Critical Evaluation of Automated Essay Scoring (AES) Systems for English Language Learners
In this research, we implemented Automated Essay Scoring (AES) systems utilizing DeBERTa, DistilBERT, and GPT-3.5 to evaluate essays written by 8th-12th grade English language learners. These systems were trained to assess essays across six aspects: cohesion, syntax, vocabulary, phraseology, grammar, and conventions. Additional textual features were integrated to delve deeper into the scoring decisions and to compare them with human assessments.
Model Comparison and Analysis:
- DeBERTa: Utilized for its advanced transformer architecture, which efficiently handles NLP tasks. The model was trained to predict scores across six critical essay evaluation metrics using a combination of mean pooling and linear output layers.

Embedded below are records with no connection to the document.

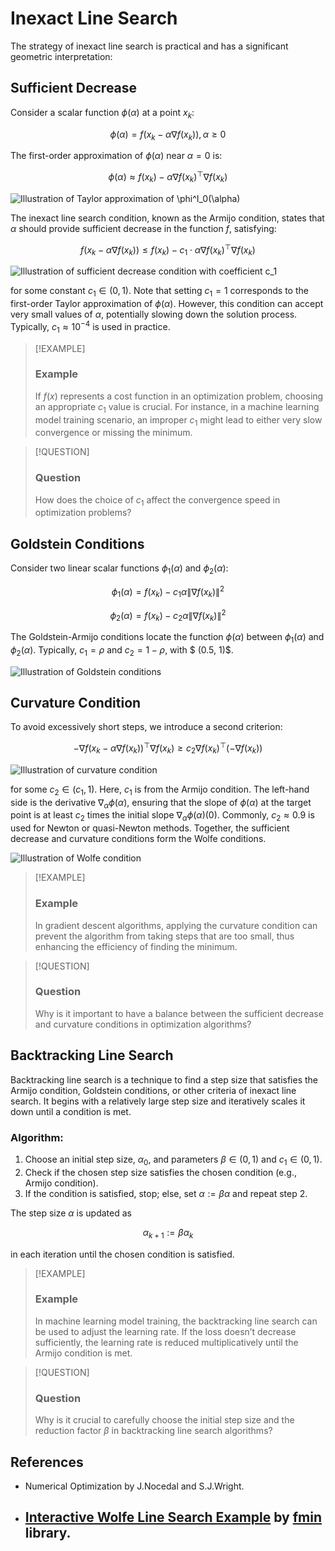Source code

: # Inexact Line Search


The strategy of inexact line search is practical and has a significant
geometric interpretation:

## Sufficient Decrease

Consider a scalar function $\phi(\alpha)$ at a point $x_k$:

$$
\phi(\alpha) = f(x_k - \alpha\nabla f(x_k)), \alpha \geq 0
$$

The first-order approximation of $\phi(\alpha)$ near $\alpha = 0$ is:

$$
\phi(\alpha) \approx f(x_k) - \alpha\nabla f(x_k)^\top \nabla f(x_k)
$$

![Illustration of Taylor approximation of
$\phi^I_0(\alpha)$](inexact.svg)

The inexact line search condition, known as the Armijo condition, states
that $\alpha$ should provide sufficient decrease in the function $f$,
satisfying:

$$
f(x_k - \alpha \nabla f (x_k)) \leq f(x_k) - c_1 \cdot \alpha\nabla f(x_k)^\top \nabla f(x_k)
$$

![Illustration of sufficient decrease condition with coefficient
$c_1$](sufficient_decrease.svg)

for some constant $c_1 \in (0,1)$. Note that setting $c_1 = 1$
corresponds to the first-order Taylor approximation of $\phi(\alpha)$.
However, this condition can accept very small values of $\alpha$,
potentially slowing down the solution process. Typically,
$c_1 \approx 10^{−4}$ is used in practice.

> [!EXAMPLE]
>
> ### Example
>
> <div>
>
> <div class="callout-example">
>
> If $f(x)$ represents a cost function in an optimization problem,
> choosing an appropriate $c_1$ value is crucial. For instance, in a
> machine learning model training scenario, an improper $c_1$ might lead
> to either very slow convergence or missing the minimum.
>
> </div>
>
> </div>

> [!QUESTION]
>
> ### Question
>
> <div>
>
> <div class="callout-question">
>
> How does the choice of $c_1$ affect the convergence speed in
> optimization problems?
>
> </div>
>
> </div>

## Goldstein Conditions

Consider two linear scalar functions $\phi_1(\alpha)$ and
$\phi_2(\alpha)$:

$$
\phi_1(\alpha) = f(x_k) - c_1 \alpha \|\nabla f(x_k)\|^2
$$

$$
\phi_2(\alpha) = f(x_k) - c_2 \alpha \|\nabla f(x_k)\|^2
$$

The Goldstein-Armijo conditions locate the function $\phi(\alpha)$
between $\phi_1(\alpha)$ and $\phi_2(\alpha)$. Typically, $c_1 = \rho$
and $c_2 = 1 - \rho$, with \$ (0.5, 1)\$.

![Illustration of Goldstein conditions](goldstein.svg)

## Curvature Condition

To avoid excessively short steps, we introduce a second criterion:

$$
-\nabla f (x_k - \alpha \nabla f(x_k))^\top \nabla f(x_k) \geq c_2 \nabla f(x_k)^\top(- \nabla f(x_k))
$$

![Illustration of curvature condition](curvature.svg)

for some $c_2 \in (c_1,1)$. Here, $c_1$ is from the Armijo condition.
The left-hand side is the derivative $\nabla_\alpha \phi(\alpha)$,
ensuring that the slope of $\phi(\alpha)$ at the target point is at
least $c_2$ times the initial slope $\nabla_\alpha \phi(\alpha)(0)$.
Commonly, $c_2 \approx 0.9$ is used for Newton or quasi-Newton methods.
Together, the sufficient decrease and curvature conditions form the
Wolfe conditions.

![Illustration of Wolfe condition](wolfe.svg)

> [!EXAMPLE]
>
> ### Example
>
> <div>
>
> <div class="callout-example">
>
> In gradient descent algorithms, applying the curvature condition can
> prevent the algorithm from taking steps that are too small, thus
> enhancing the efficiency of finding the minimum.
>
> </div>
>
> </div>

> [!QUESTION]
>
> ### Question
>
> <div>
>
> <div class="callout-question">
>
> Why is it important to have a balance between the sufficient decrease
> and curvature conditions in optimization algorithms?
>
> </div>
>
> </div>

## Backtracking Line Search

Backtracking line search is a technique to find a step size that
satisfies the Armijo condition, Goldstein conditions, or other criteria
of inexact line search. It begins with a relatively large step size and
iteratively scales it down until a condition is met.

### Algorithm:

1.  Choose an initial step size, $\alpha_0$, and parameters
    $\beta \in (0, 1)$ and $c_1 \in (0, 1)$.
2.  Check if the chosen step size satisfies the chosen condition (e.g.,
    Armijo condition).
3.  If the condition is satisfied, stop; else, set
    $\alpha := \beta \alpha$ and repeat step 2.

The step size $\alpha$ is updated as

$$
\alpha_{k+1} := \beta \alpha_k
$$

in each iteration until the chosen condition is satisfied.

> [!EXAMPLE]
>
> ### Example
>
> <div>
>
> <div class="callout-example">
>
> In machine learning model training, the backtracking line search can
> be used to adjust the learning rate. If the loss doesn’t decrease
> sufficiently, the learning rate is reduced multiplicatively until the
> Armijo condition is met.
>
> </div>
>
> </div>

> [!QUESTION]
>
> ### Question
>
> <div>
>
> <div class="callout-question">
>
> Why is it crucial to carefully choose the initial step size and the
> reduction factor $\beta$ in backtracking line search algorithms?
>
> </div>
>
> </div>

## References

- Numerical Optimization by J.Nocedal and S.J.Wright.

- ## [Interactive Wolfe Line Search Example](./wolfe_fmin.html) by [fmin](https://github.com/benfred/fmin) library.
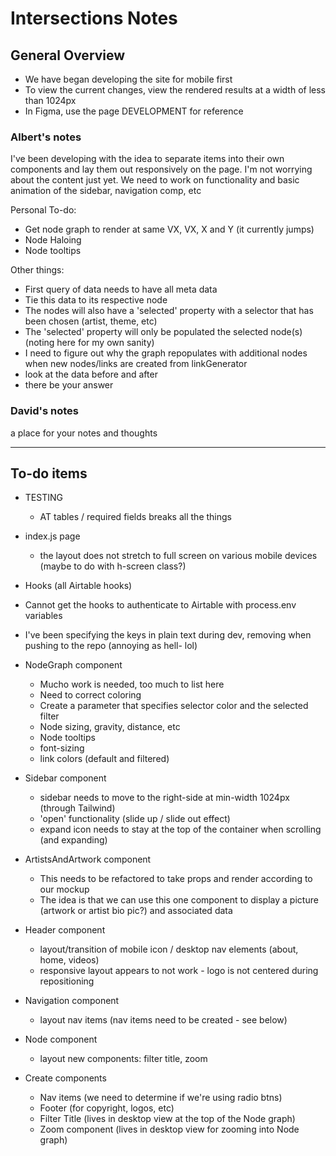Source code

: # Intersections Notes

## General Overview

- We have began developing the site for mobile first
- To view the current changes, view the rendered results at a width of less than 1024px
- In Figma, use the page DEVELOPMENT for reference

### Albert's notes

I've been developing with the idea to separate items into their own components and lay them out responsively on the page. I'm not worrying about the content just yet. We need to work on functionality and basic animation of the sidebar, navigation comp, etc

Personal To-do:

- Get node graph to render at same VX, VX, X and Y (it currently jumps)
- Node Haloing
- Node tooltips

Other things:

- First query of data needs to have all meta data
- Tie this data to its respective node
- The nodes will also have a 'selected' property with a selector that has been chosen (artist, theme, etc)
- The 'selected' property will only be populated the selected node(s) (noting here for my own sanity)
- I need to figure out why the graph repopulates with additional nodes when new nodes/links are created from linkGenerator
- look at the data before and after
- there be your answer

### David's notes

a place for your notes and thoughts

---

## To-do items

- TESTING

  - AT tables / required fields breaks all the things

- index.js page

  - the layout does not stretch to full screen on various mobile devices (maybe to do with h-screen class?)

- Hooks (all Airtable hooks)
- Cannot get the hooks to authenticate to Airtable with process.env variables
- I've been specifying the keys in plain text during dev, removing when pushing to the repo (annoying as hell- lol)

- NodeGraph component

  - Mucho work is needed, too much to list here
  - Need to correct coloring
  - Create a parameter that specifies selector color and the selected filter
  - Node sizing, gravity, distance, etc
  - Node tooltips
  - font-sizing
  - link colors (default and filtered)

- Sidebar component

  - sidebar needs to move to the right-side at min-width 1024px (through Tailwind)
  - 'open' functionality (slide up / slide out effect)
  - expand icon needs to stay at the top of the container when scrolling (and expanding)

- ArtistsAndArtwork component

  - This needs to be refactored to take props and render according to our mockup
  - The idea is that we can use this one component to display a picture (artwork or artist bio pic?) and associated data

- Header component

  - layout/transition of mobile icon / desktop nav elements (about, home, videos)
  - responsive layout appears to not work - logo is not centered during repositioning

- Navigation component

  - layout nav items (nav items need to be created - see below)

- Node component

  - layout new components: filter title, zoom

- Create components
  - Nav items (we need to determine if we're using radio btns)
  - Footer (for copyright, logos, etc)
  - Filter Title (lives in desktop view at the top of the Node graph)
  - Zoom component (lives in desktop view for zooming into Node graph)
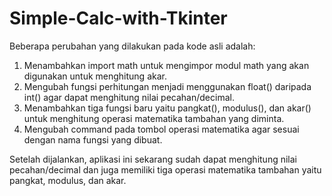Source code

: # Simple-Calc-with-Tkinter

Beberapa perubahan yang dilakukan pada kode asli adalah:

1. Menambahkan import math untuk mengimpor modul math yang akan digunakan untuk menghitung akar.
2. Mengubah fungsi perhitungan menjadi menggunakan float() daripada int() agar dapat menghitung nilai pecahan/decimal.
3. Menambahkan tiga fungsi baru yaitu pangkat(), modulus(), dan akar() untuk menghitung operasi matematika tambahan yang diminta.
4. Mengubah command pada tombol operasi matematika agar sesuai dengan nama fungsi yang dibuat.

Setelah dijalankan, aplikasi ini sekarang sudah dapat menghitung nilai pecahan/decimal dan juga memiliki tiga operasi matematika tambahan yaitu pangkat, modulus, dan akar.
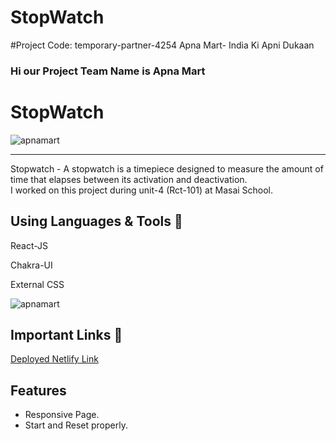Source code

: # StopWatch
#Project Code: temporary-partner-4254
Apna Mart- India Ki Apni Dukaan
### Hi our Project Team Name is Apna Mart

# StopWatch
<img src="https://www.jiomart.com/images/cms/aw_rbslider/slides/1667281294_bLOCK_BUSTER_dEALS_1_Desktop.jpg" alt="apnamart" />
<hr>
 Stopwatch - A stopwatch is a timepiece designed to measure the amount of time that elapses between its activation and deactivation.
<br>
I worked on this project during unit-4 (Rct-101) at Masai School.

## Using Languages & Tools 🧰
React-JS

Chakra-UI

External CSS

<img src="https://user-images.githubusercontent.com/101393657/208406526-01685b73-12c5-4e98-bba8-f3aeb371a098.png" alt="apnamart" />

## Important Links 🔗 
<a href="https://stopwatch-ehclrh1le-lokesh777.vercel.app/">Deployed Netlify Link</a>
<br>

## Features
- Responsive Page.
- Start and Reset properly.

- DistilBERT: A more lightweight model, trained similarly to DeBERTa, focused on evaluating the same six linguistic dimensions.
- GPT-3.5: Employed through OpenAI's API, GPT-3.5 evaluated essays directly based on prompts, without the traditional training process. It was tasked with assessing the six linguistic aspects using both direct and graded sample approaches.
Findings:
- DeBERTa and DistilBERT demonstrated strong performance in assessing vocabulary but struggled with more complex aspects like grammar and cohesion, reflecting the inherent challenges in automated systems’ ability to interpret nuanced linguistic constructs.
- GPT-3.5 graded more harshly than both DeBERTa and DistilBERT, with higher RMSE scores indicating greater deviation from human grading. However, GPT-3.5 was consistent in its grading, particularly in detecting structural and grammatical issues.
Conclusion:
The analysis revealed that while AES systems like DeBERTa and DistilBERT can approximate human scoring in certain contexts, their efficacy is closely tied to the complexity of the text. These models excel in evaluating vocabulary but struggle with grammar and cohesion, highlighting areas for future improvement in NLP technologies. GPT-3.5, while consistent, applies stricter grading standards, underscoring the need for flexibility in automated grading systems to better mimic human judgment.